Based on your feedback, I will see what happens when I disable PCIe power management, and if that doesn’t help I will install Bumblebee.

As for the choice between integrated/discrete: I need an external screen and basic graphics (nothing fancy), if the integrated card can do that I’m happy, but the BIOS doesn’t seem to offer an integrated-only option (and from experience with my other laptop, the integrated card may not support a second screen). I’m also happy to use the nVidia card exclusively, even if it drains my battery faster. And of course this means if I get optimus to work I would be happy too.

I updated my BIOS (1.03 → 1.23) – no difference: freeze when graphics set to auto in the BIOS, unless I boot with nomodeset. With graphics set to discrete in the BIOS, laptop displays flickers occasionally and external monitor doesn’t work.
But there is a fourth graphics option now in the BIOS: UMA graphics, which I think is the option for integrated graphics that was missing previously. As it will turn out, selecting this option solves my problem (for now).

About disabling PCIe power management: unsure if this is useful info but running dmesg | grep aspm yields the following


    0.194844] ACPI FADT declares the system doesn't support PCIe ASPM, so disable it
    0.293822] acpi PNP0A08:00: _OSC: OS supports [ExtendedConfig ASPM ClockPM Segments MSI]
    0.294285] acpi PNP0A08:00: FADT indicates ASPM is unsupported, using BIOS configuration

Before trying the UMA option, I tried the following:

With graphics set to auto in the BIOS:

  • booting with pcie_aspm=off doesn’t seem to make a difference, computer still locks up as soon as I try to leave the login screen in any way.
  • booting with acpi=off seems to work fine, but still not external display (doesn’t get recognised even), and shutting down seems a problem: I get the following messages:

  611.138698] systemd-journald[442]: Failed to send stream file descriptor to service manager: Connection refused
  613.620689] reboot: System halted

and everything freezes again, now even alt-sysrq-reisub doesn’t do anything. A short press on the powerbutton turns the laptop off.

With graphics set to discrete in BIOS:

  • booting with pcie-aspm=off doesn’t seem to make a difference: display still flickers, and external monitor gets recognised, but doesn’t receive any input.
  • booting with acpi=off: the screen remains at (very) low resolution, no more flickering, but the external monitor doesn’t get recognised. Shutdown without any problems.

With graphics set to UMA in BIOS:

  • booting with default options: everything seems to work now! no flickering laptop screen and external monitor works fine. Running inxi -SGxx tells me I’m indeed using only the intel card now. YaST hardware information tells me the driver is i915. As this integrated card seems to support the external display, I’m perfectly happy with not using the nVidia card.

So I’m guessing the problem I experiences was entirely nouveau related, and now that I’ve found a way to avoid nouveau, I’m no longer experiencing the problem. I might see if the nouveau problem can be fixed so that I can get the nVidia card to work (optimus or not), but first I need to catch up on some work.

Your help was much appreciated, thanks!

Yes, that was link I meant: [SOLVED] HP Zbook G4 and Integrated Graphics problem on Ubuntu 18.04
You may try suggested workaround next time.

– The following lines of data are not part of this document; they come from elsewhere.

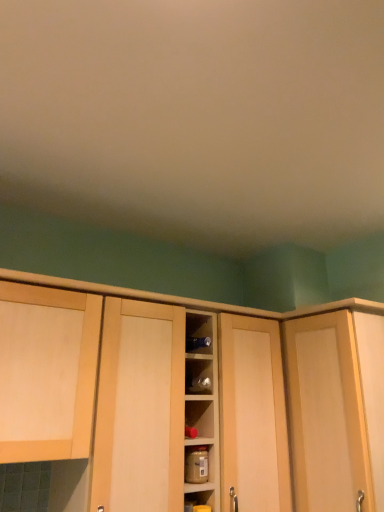
Image resolution: width=384 pixels, height=512 pixels. What do you see at coordinates (62, 369) in the screenshot?
I see `light wood cabinet at left, the 2th cabinetry positioned from the right` at bounding box center [62, 369].

Find the location of a particular element. This screenshot has height=512, width=384. light wood cabinet at left, the 2th cabinetry positioned from the right is located at coordinates (62, 369).

Describe the element at coordinates (326, 414) in the screenshot. I see `light wood cabinet door at right` at that location.

Identify the location of light wood cabinet at left, acting as the first cabinetry starting from the left. The height and width of the screenshot is (512, 384). (62, 369).

From a real-world perspective, relative to light wood cabinet at left, the 2th cabinetry positioned from the right, is wooden cabinet at center, the 2th cabinetry positioned from the left, vertically above or below?

Clearly, from a real-world perspective, wooden cabinet at center, the 2th cabinetry positioned from the left, is below light wood cabinet at left, the 2th cabinetry positioned from the right.

Considering the relative positions of wooden cabinet at center, marked as the 1th cabinetry in a right-to-left arrangement, and light wood cabinet at left, acting as the first cabinetry starting from the left, in the image provided, is wooden cabinet at center, marked as the 1th cabinetry in a right-to-left arrangement, in front of light wood cabinet at left, acting as the first cabinetry starting from the left,?

That is False.

Is wooden cabinet at center, marked as the 1th cabinetry in a right-to-left arrangement, turned away from light wood cabinet at left, the 2th cabinetry positioned from the right?

That's not correct — wooden cabinet at center, marked as the 1th cabinetry in a right-to-left arrangement, is not looking away from light wood cabinet at left, the 2th cabinetry positioned from the right.

Where is `cabinetry above the wooden cabinet at center, the 2th cabinetry positioned from the left (from a real-world perspective)`? cabinetry above the wooden cabinet at center, the 2th cabinetry positioned from the left (from a real-world perspective) is located at coordinates (62, 369).

Which object is positioned more to the left, wooden cabinet at center, the 2th cabinetry positioned from the left, or light wood cabinet door at right?

wooden cabinet at center, the 2th cabinetry positioned from the left, is more to the left.

Is wooden cabinet at center, marked as the 1th cabinetry in a right-to-left arrangement, bigger or smaller than light wood cabinet door at right?

Considering their sizes, wooden cabinet at center, marked as the 1th cabinetry in a right-to-left arrangement, takes up more space than light wood cabinet door at right.

Considering the sizes of objects wooden cabinet at center, marked as the 1th cabinetry in a right-to-left arrangement, and light wood cabinet door at right in the image provided, who is taller, wooden cabinet at center, marked as the 1th cabinetry in a right-to-left arrangement, or light wood cabinet door at right?

wooden cabinet at center, marked as the 1th cabinetry in a right-to-left arrangement, is taller.

In the scene shown: Which is closer, [78,290] or [347,477]?

Point [78,290] is closer to the camera than point [347,477].

Is wooden cabinet at center, the 2th cabinetry positioned from the left, facing away from brown matte jar at center?

Yes, wooden cabinet at center, the 2th cabinetry positioned from the left,'s orientation is away from brown matte jar at center.

From a real-world perspective, which object stands above the other?

From a 3D spatial view, wooden cabinet at center, marked as the 1th cabinetry in a right-to-left arrangement, is above.

Does light wood cabinet door at right lie in front of brown matte jar at center?

Yes, light wood cabinet door at right is in front of brown matte jar at center.

Are light wood cabinet door at right and brown matte jar at center beside each other?

light wood cabinet door at right is not next to brown matte jar at center, and they're not touching.

Is point (305, 431) closer to viewer compared to point (207, 446)?

No.

In the scene shown: Measure the distance from light wood cabinet door at right to brown matte jar at center.

A distance of 17.05 inches exists between light wood cabinet door at right and brown matte jar at center.

Is light wood cabinet door at right aimed at wooden cabinet at center, the 2th cabinetry positioned from the left?

No, light wood cabinet door at right is not aimed at wooden cabinet at center, the 2th cabinetry positioned from the left.

Would you consider light wood cabinet door at right to be distant from wooden cabinet at center, the 2th cabinetry positioned from the left?

light wood cabinet door at right is actually quite close to wooden cabinet at center, the 2th cabinetry positioned from the left.

I want to click on door located below the wooden cabinet at center, marked as the 1th cabinetry in a right-to-left arrangement (from the image's perspective), so click(x=326, y=414).

Is light wood cabinet door at right thinner than wooden cabinet at center, the 2th cabinetry positioned from the left?

Correct, the width of light wood cabinet door at right is less than that of wooden cabinet at center, the 2th cabinetry positioned from the left.

Which is in front, point (50, 390) or point (333, 425)?

The point (50, 390) is more forward.

Is light wood cabinet door at right completely or partially inside light wood cabinet at left, acting as the first cabinetry starting from the left?

No, light wood cabinet door at right is not a part of light wood cabinet at left, acting as the first cabinetry starting from the left.

Is light wood cabinet door at right directly adjacent to light wood cabinet at left, the 2th cabinetry positioned from the right?

light wood cabinet door at right and light wood cabinet at left, the 2th cabinetry positioned from the right, are clearly separated.

Is light wood cabinet door at right oriented towards light wood cabinet at left, acting as the first cabinetry starting from the left?

Yes, light wood cabinet door at right is turned towards light wood cabinet at left, acting as the first cabinetry starting from the left.

Who is taller, light wood cabinet door at right or light wood cabinet at left, the 2th cabinetry positioned from the right?

Standing taller between the two is light wood cabinet door at right.

From a real-world perspective, which is physically above, light wood cabinet door at right or light wood cabinet at left, acting as the first cabinetry starting from the left?

light wood cabinet at left, acting as the first cabinetry starting from the left, from a real-world perspective.

What are the coordinates of `cabinetry that is below the light wood cabinet at left, acting as the first cabinetry starting from the left (from the image's perspective)` in the screenshot? It's located at (263, 317).

Find the location of a particular element. This screenshot has height=512, width=384. the 1st cabinetry above when counting from the light wood cabinet door at right (from the image's perspective) is located at coordinates (263, 317).

Which object lies nearer to the anchor point light wood cabinet door at right, light wood cabinet at left, acting as the first cabinetry starting from the left, or wooden cabinet at center, marked as the 1th cabinetry in a right-to-left arrangement?

Based on the image, wooden cabinet at center, marked as the 1th cabinetry in a right-to-left arrangement, appears to be nearer to light wood cabinet door at right.

Estimate the real-world distances between objects in this image. Which object is closer to brown matte jar at center, light wood cabinet at left, acting as the first cabinetry starting from the left, or wooden cabinet at center, the 2th cabinetry positioned from the left?

light wood cabinet at left, acting as the first cabinetry starting from the left, is closer to brown matte jar at center.

Estimate the real-world distances between objects in this image. Which object is closer to brown matte jar at center, light wood cabinet door at right or light wood cabinet at left, the 2th cabinetry positioned from the right?

light wood cabinet door at right is positioned closer to the anchor brown matte jar at center.

When comparing their distances from brown matte jar at center, does light wood cabinet door at right or wooden cabinet at center, marked as the 1th cabinetry in a right-to-left arrangement, seem closer?

Based on the image, light wood cabinet door at right appears to be nearer to brown matte jar at center.

Estimate the real-world distances between objects in this image. Which object is further from light wood cabinet at left, the 2th cabinetry positioned from the right, wooden cabinet at center, the 2th cabinetry positioned from the left, or light wood cabinet door at right?

The object further to light wood cabinet at left, the 2th cabinetry positioned from the right, is light wood cabinet door at right.

Estimate the real-world distances between objects in this image. Which object is further from wooden cabinet at center, marked as the 1th cabinetry in a right-to-left arrangement, light wood cabinet at left, acting as the first cabinetry starting from the left, or light wood cabinet door at right?

light wood cabinet at left, acting as the first cabinetry starting from the left, is further to wooden cabinet at center, marked as the 1th cabinetry in a right-to-left arrangement.

Considering their positions, is light wood cabinet at left, acting as the first cabinetry starting from the left, positioned further to brown matte jar at center than light wood cabinet door at right?

Based on the image, light wood cabinet at left, acting as the first cabinetry starting from the left, appears to be further to brown matte jar at center.

Estimate the real-world distances between objects in this image. Which object is closer to light wood cabinet at left, acting as the first cabinetry starting from the left, light wood cabinet door at right or wooden cabinet at center, the 2th cabinetry positioned from the left?

wooden cabinet at center, the 2th cabinetry positioned from the left, is closer to light wood cabinet at left, acting as the first cabinetry starting from the left.

At what (x,y) coordinates should I click in order to perform the action: click on cabinetry situated between light wood cabinet at left, the 2th cabinetry positioned from the right, and light wood cabinet door at right from left to right. Please return your answer as a coordinate pair (x, y). The image size is (384, 512). Looking at the image, I should click on (263, 317).

Locate an element on the screen. The height and width of the screenshot is (512, 384). shelf between wooden cabinet at center, marked as the 1th cabinetry in a right-to-left arrangement, and light wood cabinet door at right is located at coordinates (199, 466).

I want to click on shelf situated between light wood cabinet at left, the 2th cabinetry positioned from the right, and light wood cabinet door at right from left to right, so click(199, 466).

Where is `cabinetry situated between light wood cabinet at left, acting as the first cabinetry starting from the left, and brown matte jar at center from left to right`? cabinetry situated between light wood cabinet at left, acting as the first cabinetry starting from the left, and brown matte jar at center from left to right is located at coordinates (263, 317).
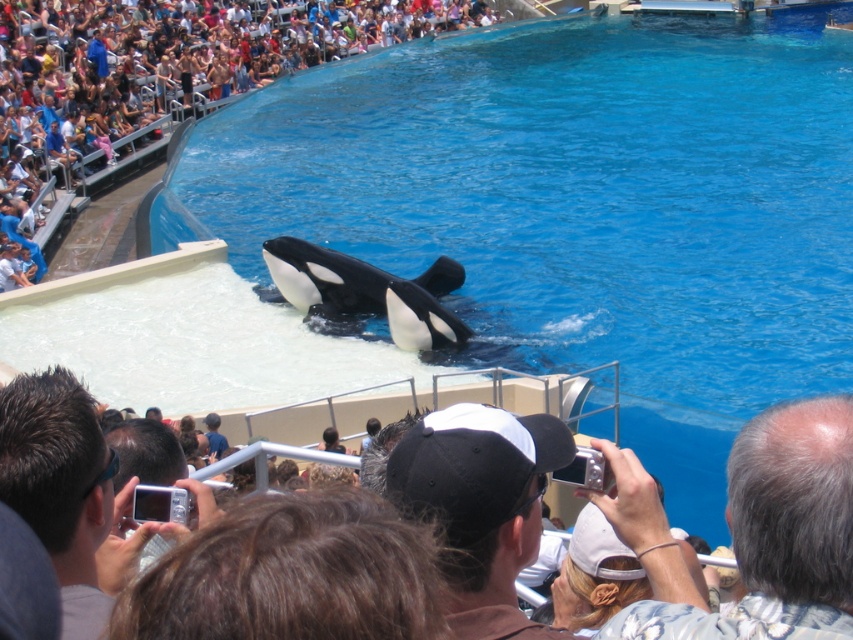
You are a photographer at the marine park and want to capture both the black matte baseball cap at center and the black smooth orca at center in a single frame. Considering their sizes, which object should you zoom in on to ensure both are visible?

The black matte baseball cap at center occupies less space than the black smooth orca at center, so you should zoom in on the black smooth orca at center to include both objects in the frame.

In the scene shown: You are a photographer at the marine park and want to capture the black smooth orca at center without the black smooth water at center in the shot. Is it possible to do so by adjusting your camera angle?

The black smooth water at center is above the black smooth orca at center, so if you angle your camera downward, you can exclude the water and focus solely on the orca.

You are a photographer at the marine park and want to capture both the black smooth water at center and the black smooth orca at center in a single frame. Given their sizes, which one will appear bigger in your photo?

The black smooth water at center has a larger size compared to the black smooth orca at center, so it will appear bigger in the photo.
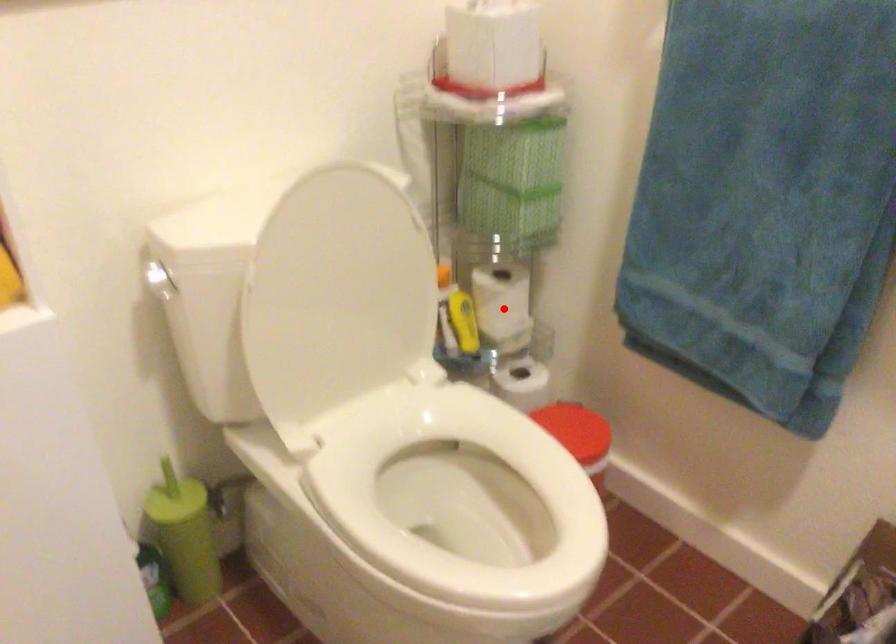
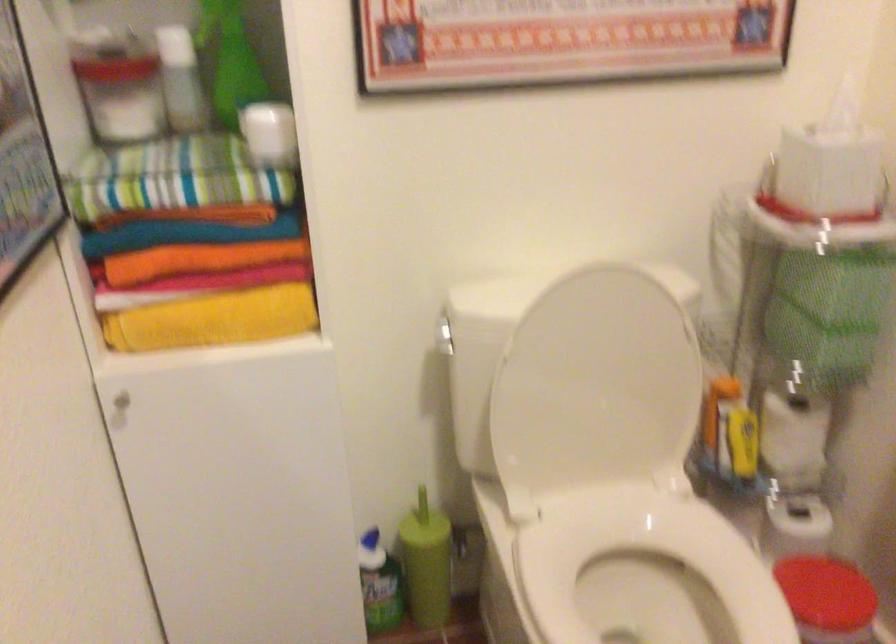
In the second image, find the point that corresponds to the highlighted location in the first image.

(793, 440)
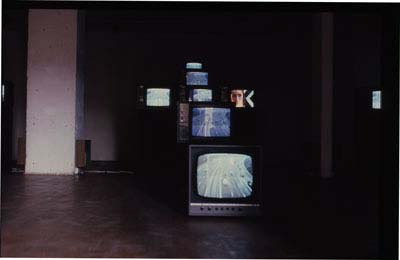
Locate an element on the screen. screen is located at coordinates (234, 175).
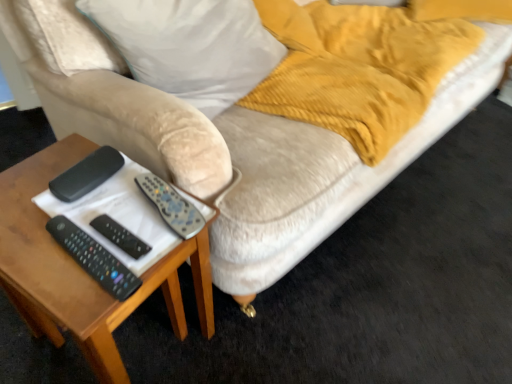
Locate an element on the screen. vacant region below wooden table at lower left (from a real-world perspective) is located at coordinates (136, 342).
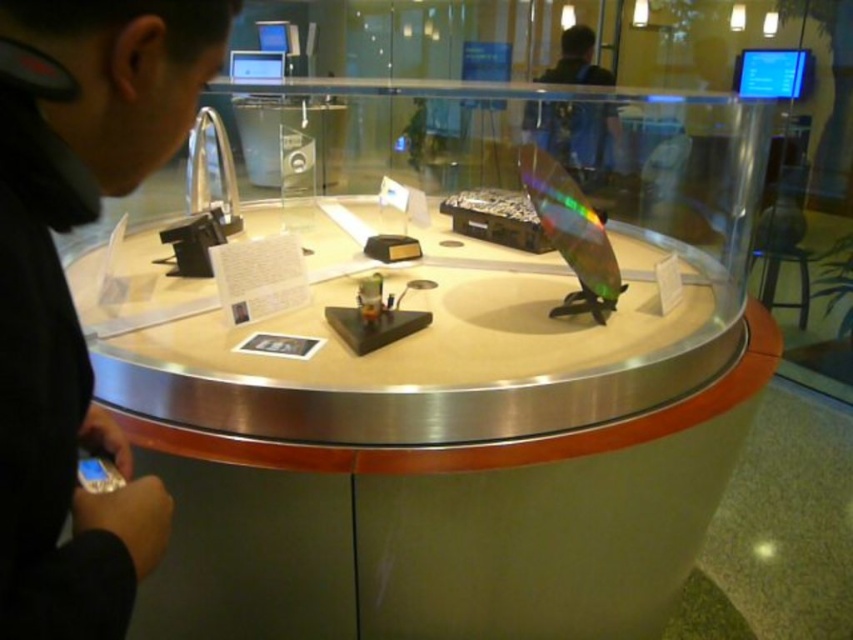
Question: Can you confirm if black matte phone at left is bigger than dark blue shirt at upper center?

Choices:
 (A) no
 (B) yes

Answer: (A)

Question: Estimate the real-world distances between objects in this image. Which object is farther from the black matte phone at left?

Choices:
 (A) matte silver table at center
 (B) dark blue shirt at upper center

Answer: (B)

Question: Which object is closer to the camera taking this photo?

Choices:
 (A) dark blue shirt at upper center
 (B) matte silver table at center
 (C) black matte phone at left

Answer: (C)

Question: Which point is closer to the camera?

Choices:
 (A) matte silver table at center
 (B) black matte phone at left

Answer: (B)

Question: Can you confirm if matte silver table at center is positioned below dark blue shirt at upper center?

Choices:
 (A) no
 (B) yes

Answer: (B)

Question: Is black matte phone at left above dark blue shirt at upper center?

Choices:
 (A) yes
 (B) no

Answer: (B)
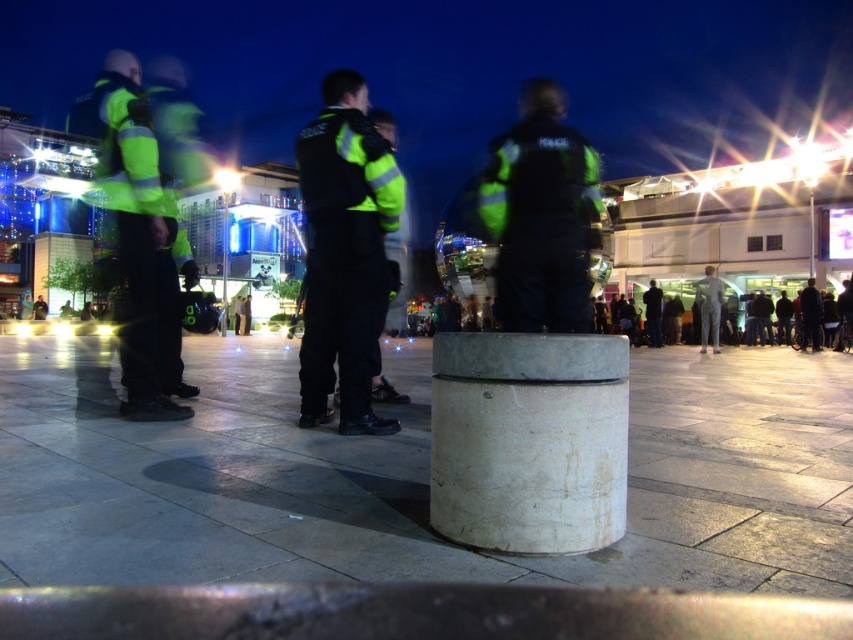
Question: Can you confirm if white marble pillar at center is positioned below high-visibility reflective jacket at left?

Choices:
 (A) yes
 (B) no

Answer: (A)

Question: From the image, what is the correct spatial relationship of high-visibility reflective jacket at center in relation to high-visibility reflective jacket at left?

Choices:
 (A) right
 (B) left

Answer: (A)

Question: Which of the following is the farthest from the observer?

Choices:
 (A) (432, 509)
 (B) (132, 289)
 (C) (315, 248)
 (D) (529, 84)

Answer: (D)

Question: Which object is closer to the camera taking this photo?

Choices:
 (A) white marble pillar at center
 (B) green reflective jacket at center
 (C) high-visibility reflective jacket at left

Answer: (A)

Question: Is white marble pillar at center to the left of green reflective jacket at center from the viewer's perspective?

Choices:
 (A) yes
 (B) no

Answer: (A)

Question: Among these objects, which one is nearest to the camera?

Choices:
 (A) high-visibility reflective jacket at left
 (B) white marble pillar at center
 (C) high-visibility reflective jacket at center

Answer: (B)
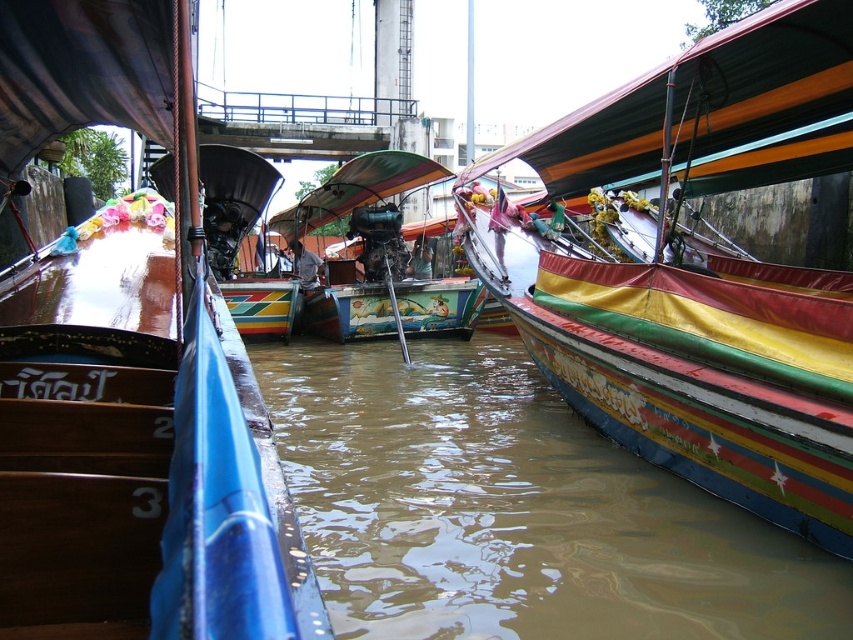
Does brown murky water at center have a larger size compared to multicolored painted boat at center?

Correct, brown murky water at center is larger in size than multicolored painted boat at center.

Between point (795, 600) and point (605, 272), which one is positioned in front?

Point (795, 600) is in front.

This screenshot has width=853, height=640. In order to click on brown murky water at center in this screenshot , I will do `click(514, 509)`.

Is brown murky water at center positioned behind wooden boat at left?

Yes, brown murky water at center is behind wooden boat at left.

Does point (350, 360) come in front of point (171, 305)?

No, (350, 360) is further to viewer.

Which is behind, point (305, 339) or point (74, 28)?

Point (305, 339)

The image size is (853, 640). I want to click on brown murky water at center, so click(514, 509).

Is multicolored painted boat at center wider than painted wooden boat at center?

Incorrect, multicolored painted boat at center's width does not surpass painted wooden boat at center's.

Is multicolored painted boat at center smaller than painted wooden boat at center?

Yes, multicolored painted boat at center is smaller than painted wooden boat at center.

To make this more useful in future searches, adding inxi -SGxx output (run while booted using nomodeset) copied from susepaste 60261086 which is destined to expire:

inxi -SGxx
System:    Host: nbwin1547 Kernel: 4.12.14-lp150.12.28-default x86_64 bits: 64 gcc: 7.3.1
           Console: tty 1 dm: sddm,sddm Distro: openSUSE Leap 15.0
Graphics:  Card-1: Intel Device 591b bus-ID: 00:02.0 chip-ID: 8086:591b
           Card-2: NVIDIA GM107GLM [Quadro M1200 Mobile] bus-ID: 01:00.0 chip-ID: 10de:13b6
           Display Server: X.org 1.19.6 drivers: fbdev (unloaded: modesetting,vesa)
           tty size: 240x67 Advanced Data: N/A out of X

Note that 8086:591b and i7-7700HQ Intel devices equate to keyword “Kaby Lake” and “Intel® HD Graphics 630”.

I have two different Kaby Lake/630 PCs, with no discrete gfxcards installed, that work flawlessly with both 15.0 and TW, and with up to 3 simultaneously connected displays.